Exercises –
**1.** Render this sentence from the passage on EV battery size into Spanish: "Invariably, a customer considering an electric car – any electric car – will ask a simple question, albeit sometimes a little crudely phrased: how big is the battery?"
**2.** Pick up the passage on EV battery size after its last sentence and keep writing it in the same voice.

Source –
==============================
Invariably, a customer considering an electric car – any electric car – will ask a simple question, albeit sometimes a little crudely phrased: how big is the battery?

Since an EV’s battery size directly correlates to how much energy can be stored within and, therefore, the range yield one can expect the car to travel for without needing to be plugged in again, this is of course a valid question. 

CAPACITY = Weight = Volume = Range = PRICE

Its battery size, or capacity, typically measured in kilowatt-hours, also tends to dictate any EV’s price, making it an even more pertinent question to ask. None of these were ever a concern with combustion-powered cars in the modern era since petrol/diesel filling stations were well scattered throughout the road network and stopping for a full tank took but a few minutes.

With the advent of electric vehicles, prior concepts about ‘refuelling’ need to change writ large as ‘charging’ entails so many other variables, not least of which is whether the electrons are coming via an AC charger or a faster DC charge source – and if so, at what rate (how fast)?

Eventually, society will also have to come to some common agreement as to how much battery – or range – we need from our EVs so that it could perhaps be made a standard or unwritten (but widely understood) expectation.

This is because the majority of us cannot be expected to have one city-bound EV with a more modest battery capacity (and therefore cheaper) and another one waiting for us to require a lengthy road trip that utilises its large battery (making it more expensive).

At this extreme, we find such vehicles as the GMC Hummer EV which is confirmed to have a massive 210kWh battery that takes 1,013-litres of space and weighs 1,325kg on its own – about that of a Honda Civic.

A ‘Standard’ Minimum Range Expectation?

It follows that such a vehicle would need a very powerful and energy-demanding electric motor setup just to get moving let alone keep up on the highway and deliver decent range. This is a prime example of how an EV powertrain’s efficiency decreases past a certain point (like a bell curve) no matter how much ‘more battery’ is thrown at the problem.

Mazda with the MX-30, MINI with the Cooper SE, and the Honda e all have around 35kWh to spare, taking them to roughly 200km on a single charge or thereabouts. They are all definitely among the most modern EVs offered by each of these automotive brands but you neither would classify them as ‘flagship’ vehicles in the same vein as the Lucid Air (up to 118kWh), Mercedes-Benz EQS (up to 120kWh) that push the boundaries in terms of range, luxury, performance, or all three.
==============================
Information supplied –
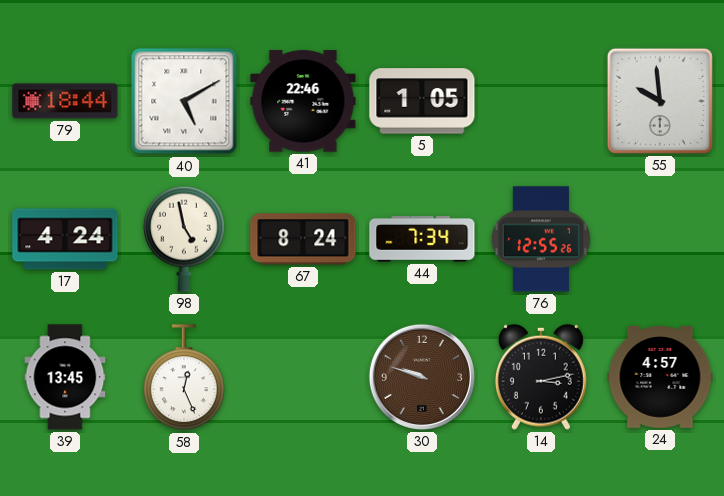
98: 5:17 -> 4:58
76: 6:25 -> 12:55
==============================
Answers for the exercise –
**1.** Invariablemente, un cliente que esté considerando un coche eléctrico —cualquier coche eléctrico— hará una pregunta sencilla, aunque a veces formulada de forma un tanto tosca: ¿qué tan grande es la batería?

**2.**
Range anxiety – how much range is enough range?

However, those aforementioned non-flagship cars have all come under criticism that their batteries are too small to alleviate the effects of ‘range anxiety’, but it does demonstrate an important conclusion that automakers are, simultaneously yet independently, arriving at. A balance.

This is an equilibrium between the cost of manufacturing an EV (to which its battery is the largest, heaviest, most expensive component), the cost customers would willingly pay for such a vehicle, their range expectations, and – most importantly – their actual range requirements as proven by data.

We, for our part as car buyers, just have to get used to the fact that we typically don’t need as much range as we think we do in real-world driving.

Passenger cars spend 90% of their existence in parking

Remember, your vehicle spends the huge majority (above 80%) of its time parked and unused. Therefore, as charging infrastructure improves and we can more easily access a plug point or charging station, the worry about depleting any EV’s energy reserves below, say, 40% becomes narrower and narrower.

Though that might be true in 10 years, those of us living in 2022 are being asked to just trust in the growth and development of that infrastructure. It’s like being hungry and only being served appetisers while the main course sits baking in the oven. You know it’s coming up, and you hope it’s as tasty as promised.

Still, perhaps automakers need to set their sights higher. That 200km offered by the Mazda, MINI, and Honda might never be deemed enough no matter how robust the charging network gets. Perhaps a more acceptable figure is at least 300km on a fully charged battery, regardless of the EV’s actual kilowatt-hour figure.

There will be exceptions, naturally, such as the single-seat micro-EVs that are really meant for short-throw commutes and little else. However, if the majority of electric cars on sale to customers looking to switch from a car with an internal combustion engine, provides the assurance that each will be able to reliably take them continuously for at least 300km could be a powerful motivator and increase EV adoption to that coveted tipping point.

A little unexpectedly, it is sister car brands Hyundai and Kia that has seemed to have struck the most holistic balance of range, weight, cost, and performance. Take the IONIQ 5 and EV6, for example, both of which are built upon the same EV-specific vehicle platform and offer varying configurations/variants for range and performance.

Can We All Agree?

Neither of them features lithium-ion batteries that dip below 58kWh or exceed 77.4kWh, which can still be considered rather modest. Yet despite that limited matrix, variants within both models are able to offer a range of at least 350km and up to claimed 490km (Hyundai IONIQ 5 Extra Long Range) while another is capable of a 3.5-second sprint to 100km/h that can rival supercars (Kia EV6 GT).

This seems like the right mix that satisfies the automaker’s need to maintain a healthy profit margin, keeps the ecological footprint and supply chain demands in check, while also maintaining the customer’s expectation of range/performance that does not deviate too far from what is/was offered by combustion cars.

Others take a different view, arguing that there is “no ideal size” such as Professor Olivier Trescases, the Research Chair in Power Electronic Converters and director of the University of Toronto EV Research Centre, who adds “…what we expect in the future is a wide variety of options from automakers,”

“You really have a hard limit on the weight and volume. The whole point of this shift in transportation is to reduce emissions. It’s quite emissions-intensive to make batteries in the first place,” emphasising that consistency is more important that reducing size as it pertains to the goals of EV battery technology.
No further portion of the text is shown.